» **Work instruction**
Search the data for the string "unknown" and extract every line where it appears.

Supplied information Block Start

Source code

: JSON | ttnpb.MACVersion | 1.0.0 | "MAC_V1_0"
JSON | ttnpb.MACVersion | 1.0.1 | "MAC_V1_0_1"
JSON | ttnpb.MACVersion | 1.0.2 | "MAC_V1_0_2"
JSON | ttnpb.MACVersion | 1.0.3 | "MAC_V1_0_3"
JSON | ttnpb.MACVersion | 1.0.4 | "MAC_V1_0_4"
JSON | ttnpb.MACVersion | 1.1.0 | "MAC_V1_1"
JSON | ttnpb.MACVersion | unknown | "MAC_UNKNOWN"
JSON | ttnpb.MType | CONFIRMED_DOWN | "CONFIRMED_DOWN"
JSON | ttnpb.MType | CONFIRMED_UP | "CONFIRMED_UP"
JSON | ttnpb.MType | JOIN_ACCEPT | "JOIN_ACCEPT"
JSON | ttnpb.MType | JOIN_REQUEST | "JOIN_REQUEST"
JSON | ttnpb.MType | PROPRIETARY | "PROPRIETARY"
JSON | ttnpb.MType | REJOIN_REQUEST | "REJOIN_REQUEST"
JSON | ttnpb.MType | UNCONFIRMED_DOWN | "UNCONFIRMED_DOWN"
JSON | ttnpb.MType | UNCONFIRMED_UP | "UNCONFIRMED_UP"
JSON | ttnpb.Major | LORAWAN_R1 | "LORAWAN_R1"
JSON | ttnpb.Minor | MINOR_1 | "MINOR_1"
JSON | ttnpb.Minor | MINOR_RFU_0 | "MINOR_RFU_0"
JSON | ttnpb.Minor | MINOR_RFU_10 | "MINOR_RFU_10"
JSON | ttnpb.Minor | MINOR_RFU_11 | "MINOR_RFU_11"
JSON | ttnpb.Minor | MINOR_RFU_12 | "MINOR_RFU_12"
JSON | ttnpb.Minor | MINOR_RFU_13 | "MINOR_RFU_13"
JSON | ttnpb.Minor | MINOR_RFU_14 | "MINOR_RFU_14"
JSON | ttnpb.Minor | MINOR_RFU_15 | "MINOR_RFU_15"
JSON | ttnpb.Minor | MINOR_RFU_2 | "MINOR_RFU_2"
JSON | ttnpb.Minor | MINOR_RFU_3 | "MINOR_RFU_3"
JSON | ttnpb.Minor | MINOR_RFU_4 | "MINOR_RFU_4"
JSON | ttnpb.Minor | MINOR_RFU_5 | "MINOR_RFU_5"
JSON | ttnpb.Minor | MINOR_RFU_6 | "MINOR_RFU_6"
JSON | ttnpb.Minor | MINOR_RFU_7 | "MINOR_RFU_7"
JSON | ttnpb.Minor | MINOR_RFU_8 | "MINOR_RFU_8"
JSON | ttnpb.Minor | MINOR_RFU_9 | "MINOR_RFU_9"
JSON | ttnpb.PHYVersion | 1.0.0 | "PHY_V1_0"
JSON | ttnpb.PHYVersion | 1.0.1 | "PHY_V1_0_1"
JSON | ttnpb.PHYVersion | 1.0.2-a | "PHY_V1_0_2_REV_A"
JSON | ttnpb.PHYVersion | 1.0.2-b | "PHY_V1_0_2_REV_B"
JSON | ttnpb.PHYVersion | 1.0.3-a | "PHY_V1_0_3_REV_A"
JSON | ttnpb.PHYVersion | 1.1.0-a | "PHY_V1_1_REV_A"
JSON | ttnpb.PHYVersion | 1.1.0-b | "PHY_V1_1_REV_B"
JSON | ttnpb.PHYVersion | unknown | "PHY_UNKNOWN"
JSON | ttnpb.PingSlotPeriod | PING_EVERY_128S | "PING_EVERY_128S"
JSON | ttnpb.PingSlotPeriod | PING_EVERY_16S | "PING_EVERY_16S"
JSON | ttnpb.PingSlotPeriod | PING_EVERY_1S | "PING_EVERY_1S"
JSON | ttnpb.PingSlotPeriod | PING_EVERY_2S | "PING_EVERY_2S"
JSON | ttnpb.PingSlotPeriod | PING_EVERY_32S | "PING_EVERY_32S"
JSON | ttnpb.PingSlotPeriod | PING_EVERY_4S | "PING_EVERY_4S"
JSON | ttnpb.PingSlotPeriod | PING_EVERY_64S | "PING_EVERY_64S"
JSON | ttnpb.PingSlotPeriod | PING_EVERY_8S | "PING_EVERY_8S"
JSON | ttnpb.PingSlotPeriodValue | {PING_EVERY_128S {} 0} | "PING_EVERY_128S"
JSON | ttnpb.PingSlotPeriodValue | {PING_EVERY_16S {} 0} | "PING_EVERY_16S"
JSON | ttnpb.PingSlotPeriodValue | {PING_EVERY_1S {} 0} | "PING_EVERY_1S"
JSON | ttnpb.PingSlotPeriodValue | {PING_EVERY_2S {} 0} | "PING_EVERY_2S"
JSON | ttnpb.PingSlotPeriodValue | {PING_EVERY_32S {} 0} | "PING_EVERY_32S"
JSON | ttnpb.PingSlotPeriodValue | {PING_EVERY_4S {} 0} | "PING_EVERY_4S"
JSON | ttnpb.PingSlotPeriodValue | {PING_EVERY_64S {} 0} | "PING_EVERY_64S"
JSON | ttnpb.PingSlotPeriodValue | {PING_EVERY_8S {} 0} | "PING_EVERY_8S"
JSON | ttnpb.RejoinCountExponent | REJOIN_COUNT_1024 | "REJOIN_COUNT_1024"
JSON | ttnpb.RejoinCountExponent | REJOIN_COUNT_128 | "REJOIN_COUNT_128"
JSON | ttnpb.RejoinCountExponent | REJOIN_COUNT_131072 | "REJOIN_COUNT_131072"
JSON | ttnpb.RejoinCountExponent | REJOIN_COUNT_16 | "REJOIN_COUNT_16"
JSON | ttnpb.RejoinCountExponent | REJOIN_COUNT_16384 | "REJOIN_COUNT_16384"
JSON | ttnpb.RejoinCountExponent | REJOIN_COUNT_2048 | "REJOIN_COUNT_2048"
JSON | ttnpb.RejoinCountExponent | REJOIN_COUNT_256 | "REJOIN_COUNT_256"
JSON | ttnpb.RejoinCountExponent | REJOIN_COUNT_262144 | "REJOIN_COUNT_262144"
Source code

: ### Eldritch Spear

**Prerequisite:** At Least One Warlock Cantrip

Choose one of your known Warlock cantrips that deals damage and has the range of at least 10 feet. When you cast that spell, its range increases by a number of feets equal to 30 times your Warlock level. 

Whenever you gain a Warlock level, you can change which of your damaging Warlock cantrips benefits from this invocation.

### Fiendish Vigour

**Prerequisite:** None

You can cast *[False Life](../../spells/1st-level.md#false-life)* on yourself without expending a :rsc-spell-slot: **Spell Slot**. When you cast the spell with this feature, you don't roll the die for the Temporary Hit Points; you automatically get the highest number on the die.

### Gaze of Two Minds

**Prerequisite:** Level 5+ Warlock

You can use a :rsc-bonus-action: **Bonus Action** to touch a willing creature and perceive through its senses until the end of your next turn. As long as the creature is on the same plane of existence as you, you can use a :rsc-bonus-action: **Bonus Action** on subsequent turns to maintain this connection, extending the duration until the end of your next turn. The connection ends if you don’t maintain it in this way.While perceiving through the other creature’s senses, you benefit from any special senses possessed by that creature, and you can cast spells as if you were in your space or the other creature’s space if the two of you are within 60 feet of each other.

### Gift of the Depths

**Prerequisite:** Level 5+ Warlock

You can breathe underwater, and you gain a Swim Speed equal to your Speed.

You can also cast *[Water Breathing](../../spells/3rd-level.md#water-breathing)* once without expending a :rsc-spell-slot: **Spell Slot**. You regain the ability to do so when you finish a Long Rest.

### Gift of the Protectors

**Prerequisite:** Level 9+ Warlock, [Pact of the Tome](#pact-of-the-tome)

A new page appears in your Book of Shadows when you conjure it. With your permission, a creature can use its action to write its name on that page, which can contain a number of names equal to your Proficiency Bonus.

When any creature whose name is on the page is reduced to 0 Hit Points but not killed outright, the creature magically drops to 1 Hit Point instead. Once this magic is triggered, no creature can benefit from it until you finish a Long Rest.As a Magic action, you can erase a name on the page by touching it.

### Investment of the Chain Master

Supplied information Block End

» **Output below**
JSON | ttnpb.MACVersion | unknown | "MAC_UNKNOWN"
JSON | ttnpb.PHYVersion | unknown | "PHY_UNKNOWN"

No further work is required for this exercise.